> **CUPLIKAN DOKUMEN**:
————————
Allah juga berfirman:
“(Yaitu) orang-orang yang beriman dan hati mereka menjadi tenteram dengan mengingat Allah. Ingatlah, hanya dengan mengingat Allah-lah hati menjadi tenteram.” (Q.S. Ar-Ra’d [13]: 28).
Ayat ini merupakan metode Qur’ani dalam menghadapi kecemasan (Kirana & Nurrohim, 2024: 428). Hal ini memperkuat pandangan Bustaman bahwa kesehatan mental tidak akan terbentuk jika hanya mengandalkan logika dan nalar semata, sentuhan agama menjadi bagian mutlak untuk mengembangkan mental yang sehat (Hanna Jumhanna Bustaman: 2001).
Kita selalu punya kendali untuk setiap emosi yang kita rasakan. Di dalam filsafat stoikisme terdapat mekanisme latihan mental yang dinamakan premeditation malorum alias membayangkan semua kemungkinan buruk yang terjadi. Di dalam ayat sebelumnya dijelaskan bahwa Allah akan menguji kita dengan berbagai cobaan atau kesulitan, maka kita perlu mempersiapkan mental untuk menghadapinya. Dan jika itu terjadi kepada diri kita, kita akan tetap baik-baik saja dan tetap bisa menjalankan kehidupan kita dengan baik (Indra, 2024: 78).
Rasa sabar menjadi kekuatan besar dalam menghadapi berbagai ujian. Ayat ini bukan pertanda bahwa Allah ingin memberatkan hamba-hamba-Nya, melainkan bentuk kasih sayang agar manusia belajar untuk tetap kuat di tengah cobaan. Setiap orang diuji sesuai kadar kemampuannya. Sayangnya, banyak yang merasa tidak adil atas takdir yang diterima karena menilainya dari sudut pandang terbatas. Padahal, sebagaimana dijelaskan dalam Surah Al-Baqarah, ujian justru menjadi sarana pembentukan diri agar manusia tumbuh menjadi pribadi yang kokoh dan tidak mudah menyerah.
————————
> **DATA ANALISIS**:
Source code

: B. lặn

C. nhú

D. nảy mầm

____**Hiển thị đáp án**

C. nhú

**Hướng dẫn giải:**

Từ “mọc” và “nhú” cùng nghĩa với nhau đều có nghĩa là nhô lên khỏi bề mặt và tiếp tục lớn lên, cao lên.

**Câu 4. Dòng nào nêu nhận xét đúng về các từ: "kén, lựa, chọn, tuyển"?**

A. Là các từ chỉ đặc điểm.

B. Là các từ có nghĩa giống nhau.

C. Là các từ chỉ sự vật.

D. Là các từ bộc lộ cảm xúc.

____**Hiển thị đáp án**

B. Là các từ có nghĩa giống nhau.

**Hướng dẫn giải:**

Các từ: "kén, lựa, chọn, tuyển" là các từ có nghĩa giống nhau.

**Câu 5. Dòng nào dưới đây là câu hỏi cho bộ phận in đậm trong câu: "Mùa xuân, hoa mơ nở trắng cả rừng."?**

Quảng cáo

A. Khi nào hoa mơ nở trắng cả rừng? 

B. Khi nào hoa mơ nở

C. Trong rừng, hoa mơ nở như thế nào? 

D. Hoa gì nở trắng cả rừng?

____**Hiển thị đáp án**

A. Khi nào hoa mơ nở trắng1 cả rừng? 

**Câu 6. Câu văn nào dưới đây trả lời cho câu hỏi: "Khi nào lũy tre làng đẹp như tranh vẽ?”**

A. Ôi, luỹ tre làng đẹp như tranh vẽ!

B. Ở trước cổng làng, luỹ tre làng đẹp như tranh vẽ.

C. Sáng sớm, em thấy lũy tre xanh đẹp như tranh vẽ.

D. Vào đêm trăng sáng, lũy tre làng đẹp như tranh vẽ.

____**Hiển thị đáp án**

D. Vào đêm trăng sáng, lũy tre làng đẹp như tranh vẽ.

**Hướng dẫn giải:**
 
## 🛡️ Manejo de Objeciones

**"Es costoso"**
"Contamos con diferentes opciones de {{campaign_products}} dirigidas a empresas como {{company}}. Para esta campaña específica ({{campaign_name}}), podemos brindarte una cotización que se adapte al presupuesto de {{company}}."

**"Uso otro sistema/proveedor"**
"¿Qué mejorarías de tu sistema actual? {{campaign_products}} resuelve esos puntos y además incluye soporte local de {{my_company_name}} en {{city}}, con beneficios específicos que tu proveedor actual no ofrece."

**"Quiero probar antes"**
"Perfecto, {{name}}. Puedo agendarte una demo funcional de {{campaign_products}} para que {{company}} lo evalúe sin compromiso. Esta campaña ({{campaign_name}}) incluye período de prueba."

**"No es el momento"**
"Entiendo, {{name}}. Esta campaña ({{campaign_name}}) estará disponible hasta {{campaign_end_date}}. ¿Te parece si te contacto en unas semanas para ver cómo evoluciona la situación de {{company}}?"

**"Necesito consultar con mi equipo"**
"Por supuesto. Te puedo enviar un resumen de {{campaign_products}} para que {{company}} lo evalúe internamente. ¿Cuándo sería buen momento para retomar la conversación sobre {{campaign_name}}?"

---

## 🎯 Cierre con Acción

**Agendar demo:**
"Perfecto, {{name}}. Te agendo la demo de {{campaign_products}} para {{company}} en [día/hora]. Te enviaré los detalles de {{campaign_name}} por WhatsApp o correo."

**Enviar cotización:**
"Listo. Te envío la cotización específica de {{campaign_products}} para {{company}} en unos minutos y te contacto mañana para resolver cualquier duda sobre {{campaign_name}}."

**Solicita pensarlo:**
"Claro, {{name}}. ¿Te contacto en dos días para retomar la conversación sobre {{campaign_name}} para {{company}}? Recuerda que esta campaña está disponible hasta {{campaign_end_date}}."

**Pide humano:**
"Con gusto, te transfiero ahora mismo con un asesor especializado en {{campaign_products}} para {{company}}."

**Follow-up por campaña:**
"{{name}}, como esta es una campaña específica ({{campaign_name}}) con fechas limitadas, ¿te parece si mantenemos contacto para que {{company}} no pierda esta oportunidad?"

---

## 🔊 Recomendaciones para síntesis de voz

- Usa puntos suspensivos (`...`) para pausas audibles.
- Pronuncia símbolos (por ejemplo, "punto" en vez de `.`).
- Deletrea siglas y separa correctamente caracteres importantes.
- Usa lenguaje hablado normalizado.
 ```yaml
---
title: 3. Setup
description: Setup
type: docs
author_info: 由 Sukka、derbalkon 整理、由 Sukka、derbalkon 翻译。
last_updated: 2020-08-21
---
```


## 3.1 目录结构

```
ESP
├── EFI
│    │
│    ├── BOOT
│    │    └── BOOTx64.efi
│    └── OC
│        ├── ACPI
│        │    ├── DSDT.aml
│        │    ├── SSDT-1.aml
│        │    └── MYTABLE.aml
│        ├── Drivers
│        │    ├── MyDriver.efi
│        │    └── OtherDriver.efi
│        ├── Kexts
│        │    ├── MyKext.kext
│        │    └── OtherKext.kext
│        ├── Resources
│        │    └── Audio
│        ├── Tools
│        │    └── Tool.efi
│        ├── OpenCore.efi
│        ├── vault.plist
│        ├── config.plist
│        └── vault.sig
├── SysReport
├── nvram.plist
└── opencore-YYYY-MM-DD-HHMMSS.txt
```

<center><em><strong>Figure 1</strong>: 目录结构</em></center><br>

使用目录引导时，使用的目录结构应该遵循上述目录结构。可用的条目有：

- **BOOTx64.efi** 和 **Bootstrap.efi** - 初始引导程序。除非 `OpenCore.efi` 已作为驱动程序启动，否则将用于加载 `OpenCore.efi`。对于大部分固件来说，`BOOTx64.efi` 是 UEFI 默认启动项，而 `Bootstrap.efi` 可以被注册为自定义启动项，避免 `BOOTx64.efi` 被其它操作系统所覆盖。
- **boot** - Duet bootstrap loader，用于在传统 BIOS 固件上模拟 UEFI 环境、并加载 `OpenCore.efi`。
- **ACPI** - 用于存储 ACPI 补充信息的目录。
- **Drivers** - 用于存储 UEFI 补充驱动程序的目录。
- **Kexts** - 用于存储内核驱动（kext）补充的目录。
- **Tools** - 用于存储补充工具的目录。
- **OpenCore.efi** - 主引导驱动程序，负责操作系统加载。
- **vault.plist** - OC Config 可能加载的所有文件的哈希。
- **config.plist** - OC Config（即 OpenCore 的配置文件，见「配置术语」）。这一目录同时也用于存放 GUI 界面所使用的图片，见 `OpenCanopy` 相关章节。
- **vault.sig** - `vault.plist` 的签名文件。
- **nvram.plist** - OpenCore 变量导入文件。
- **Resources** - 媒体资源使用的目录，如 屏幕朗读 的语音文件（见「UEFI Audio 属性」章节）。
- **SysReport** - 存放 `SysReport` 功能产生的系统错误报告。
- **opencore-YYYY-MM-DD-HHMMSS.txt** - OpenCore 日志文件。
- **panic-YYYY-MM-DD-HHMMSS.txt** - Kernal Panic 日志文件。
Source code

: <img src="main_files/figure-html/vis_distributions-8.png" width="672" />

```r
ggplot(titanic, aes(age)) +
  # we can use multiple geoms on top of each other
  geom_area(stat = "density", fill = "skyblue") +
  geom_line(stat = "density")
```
————————
> **PERSYARATAN TUGAS 1**: Apa nama mekanisme latihan mental dalam filsafat stoikisme yang disebutkan dalam cuplikan dokumen tentang ketenteraman hati dan kesabaran?
> **PERSYARATAN TUGAS 2**: Lanjutkan cuplikan dokumen tentang ketenteraman hati dan kesabaran menghadapi ujian, dimulai sesudah kalimat terakhirnya.
Item-item tersebut diambil dari sumber yang berbeda.

> **HASIL 1**: Premeditation malorum, yaitu membayangkan semua kemungkinan buruk yang terjadi.

> **HASIL 2**:
Ada berbagai metode yang bisa dilakukan untuk mengurangi depresi atau gangguan mental yang dihadapi seseorang. Tetapi hal tersebut tidak sebanding dengan problematika yang semakin meluas. Kecemasan dan gangguan mental masih dianggap sebagai isu yang tidak baik dalam kehidupan bermasyarakat. Seseorang yang memiliki kecemasan, atau gangguan mental di anggap buruk oleh masyarakat sekitar yang menyebabkan pengasingan dan pengucilan. Banyak orang yang mengalami gangguan mental yang seharusnya menjadi pengingat bagi kita untuk selalu menjaga kesehatan mental kita (Maulita, Adiningsih, Noviawati, Ristika, Hartanti, Apni, Nurrohim, 2024: 2).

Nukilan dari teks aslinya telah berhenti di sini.